The corpus callosum enables integration and coordination of cognitive processing between the cerebral hemispheres. In the aging human brain, these functions are affected by progressive axon and myelin deteriorations, reflected as atrophy of the midsagittal corpus callosum in old age. In non-human primates, these degenerative processes are less pronounced as previous morphometric studies on capuchin monkey, rhesus monkeys, and chimpanzees do not find old-age callosal atrophy.

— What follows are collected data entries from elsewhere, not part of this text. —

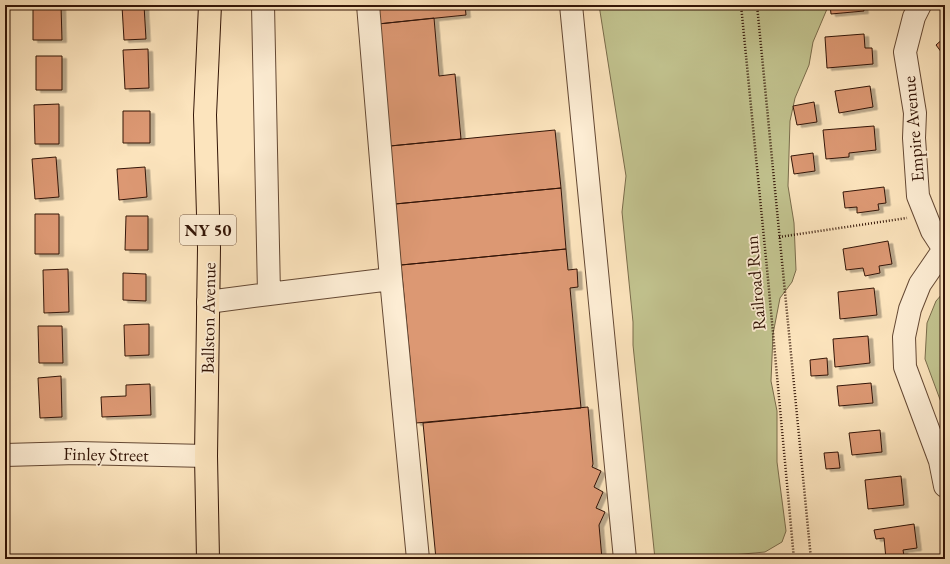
<svg xmlns="http://www.w3.org/2000/svg" width="950" height="564" font-family="'EB Garamond',serif">
<style>
.green{fill:#c2c38f;stroke:#7a6c4b}
.building{fill:#dc9873;stroke:#331507;filter:url(#shadow)}
.lines{fill:none;stroke-linecap:round;stroke-linejoin:round}
.minor-casing{stroke:#654934;stroke-width:24}
.highway-casing{stroke:#331507;stroke-width:24}
.path{stroke:#331507;stroke-width:2.5;stroke-dasharray:1 2;stroke-linecap:butt}
.minor{stroke:#fdedd4;stroke-width:22}
.highway{stroke:#fce4bd;stroke-width:22}
.labels{text-anchor:middle;dominant-baseline:central;stroke-width:3.5;stroke-linejoin:round;paint-order:stroke}
.shield{fill:#fdedd4;stroke:#705644;stroke-width:1}
.shield-label{font-size:17px;font-weight:bold;fill:#331507}
.street-label{font-size:18px;fill:#331507;stroke:#fdedd4}
</style>
<defs>
<filter id="shadow"><feDropShadow dx="4.5" dy="2.5" stdDeviation="0" flood-color="#0004"/></filter>
</defs>
<rect width="100%" height="100%" fill="#fce4bd"/>
<filter id="stains"><feTurbulence type="fractalNoise" baseFrequency=".005" numOctaves="4"/><feColorMatrix values="0 0 0 0 .2 0 0 0 0 .09 0 0 0 0 .02 0 0 0 .5 -.17"/></filter>
<radialGradient id="worn" r=".72"><stop offset=".6" stop-color="#630" stop-opacity="0"/><stop offset="1" stop-color="#630" stop-opacity=".3"/></radialGradient>
<path class="green" d="M599,5H827V9L813,42L809,65L795,98L790,121L788,186L794,223L796,270L792,282L780,298L773,334L771,381L777,411V462L786,531L782,542L765,552L688,559H655L633,345V322L622,212L626,176Z
M943,293L945,295V413L925,359L927,323L936,301Z"/>
<path class="building" d="M61,5L62,40H33V6Z
M144,5L146,39L124,40L122,6Z
M376,5H465L466,15L378,24Z
M830,5H863L864,11L831,14Z
M434,18L439,76L455,74L461,139L390,146L378,24Z
M864,34L865,48H872L873,64L827,68L825,37Z
M945,37V57L936,45Z
M148,49L149,88L125,89L123,50Z
M36,56H62V90H36Z
M870,86L873,107L839,113L835,91Z
M814,102L817,122L797,125L793,106Z
M59,104V144H35L34,105Z
M123,111H150V143H123Z
M874,126L876,150L849,153V157L826,159L823,130Z
M555,130L561,188L395,204L390,146Z
M813,153L815,171L794,174L791,156Z
M56,157L59,197L35,199L32,159Z
M145,167L147,197L119,200L117,169Z
M884,187L886,203L878,204L879,210L857,213V207L845,208L843,192Z
M561,188L566,249L401,265L395,204Z
M35,214H59V254H35Z
M126,216H148V250H125Z
M888,241L892,264L879,266L880,273L865,276L863,268L846,270L843,249Z
M566,249L568,270L577,269L578,287L570,288L581,408L416,423L401,265Z
M68,269L69,312L44,313L43,270Z
M123,273L146,274V301L123,300Z
M874,288L877,315L840,319L838,292Z
M149,324V355L125,356L124,325Z
M38,326H62L63,363H39Z
M868,336L870,363L835,367L833,339Z
M827,358L828,375L811,376L810,360Z
M61,376L62,417L40,418L38,378Z
M871,383L873,403L839,406L837,386Z
M150,384L151,415L102,417L101,397L126,396V385Z
M588,407L593,464L592,467L601,471L594,487L603,492L596,508L605,512L599,525L602,559H436L423,423Z
M880,430L882,452L852,455L849,433Z
M838,452L840,468L826,469L824,453Z
M901,476L904,505L868,509L865,480Z
M914,524L917,548L903,550L904,556L886,559L884,538L876,539L874,530Z"/>
<g class="lines">
<g class="minor-casing">
<path id="minor" d="M263,5L269,294
M368,5L391,279L418,559
M571,5L625,559
M920,5L914,17L905,52L915,113L914,138L918,196L932,231L945,251
M944,249L920,284L910,309L904,337L905,367L940,461L945,486
M208,302L269,294L391,279
M5,455L77,453L206,456"/>
</g>
<g class="highway-casing">
<path id="highway" d="M208,559L206,456L209,248L205,115L210,5"/>
</g>
<path class="path" d="M741,5L768,279L794,559
M757,5L811,559
M779,237L907,218"/>
<use href="#minor" class="minor"/>
<use href="#highway" class="highway"/>
</g>
<g class="labels">
<rect class="shield" x="180" y="215" width="56" height="30" rx="3"/>
<g class="shield-label">
<text x="208" y="230">NY 50</text>
</g>
<g class="street-label">
<text transform="translate(913 129) rotate(-95)">Empire Avenue</text>
<text transform="translate(755 283) rotate(-95)">Railroad Run</text>
<text transform="translate(208 318) rotate(-89)">Ballston Avenue</text>
<text transform="translate(106 454) rotate(1)">Finley Street</text>
</g>
</g>
<rect width="950" height="564" fill="none" stroke="#fce4bd" stroke-width="20"/>
<rect x="6" y="6" width="938" height="552" fill="none" stroke="#331507" stroke-width="2"/>
<rect x="10" y="10" width="930" height="544" fill="none" stroke="#331507"/>
<rect width="100%" height="100%" filter="url(#stains)"/>
<rect width="100%" height="100%" fill="url(#worn)"/>
</svg>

In the present study, we extend these previous findings by studying callosal development of the olive baboon (Papio anubis) across the lifespan and compare it to chimpanzee and human data. For this purpose, total relative (to forebrain volume) midsagittal area, subsectional area, and regional thickness of the corpus callosum were assessed in 91 male and female baboons using non-invasive MRI-based morphometry. The studied age range was 2.5-26.6 years and lifespan trajectories were fitted using general additive modelling. Relative area of the total and anterior corpus callosum showed a positive linear trajectory. That is, both measures increased slowly but continuously from childhood into old age, and no decline was observed in old age. Thus, comparable with all other non-human primates studied to-date, baboons do not show callosal atrophy in old age. This observation lends supports to the notion that atrophy of the corpus callosum is a unique characteristic of human brain aging. (c) 2021 The Author(s). Published by Elsevier B.V. This is an open access article under the CC BY license (http://creativecommons.org/licenses/by/4.0/).

Automated summary

The corpus callosum plays a crucial role in integrating and coordinating cognitive processing in the human brain, with old age often showing atrophy of this structure. However, non-human primates like baboons do not exhibit callosal atrophy in old age, suggesting that this phenomenon may be unique to human brain aging. This observation supports the idea that corpus callosum atrophy is a distinctive characteristic of human brain aging.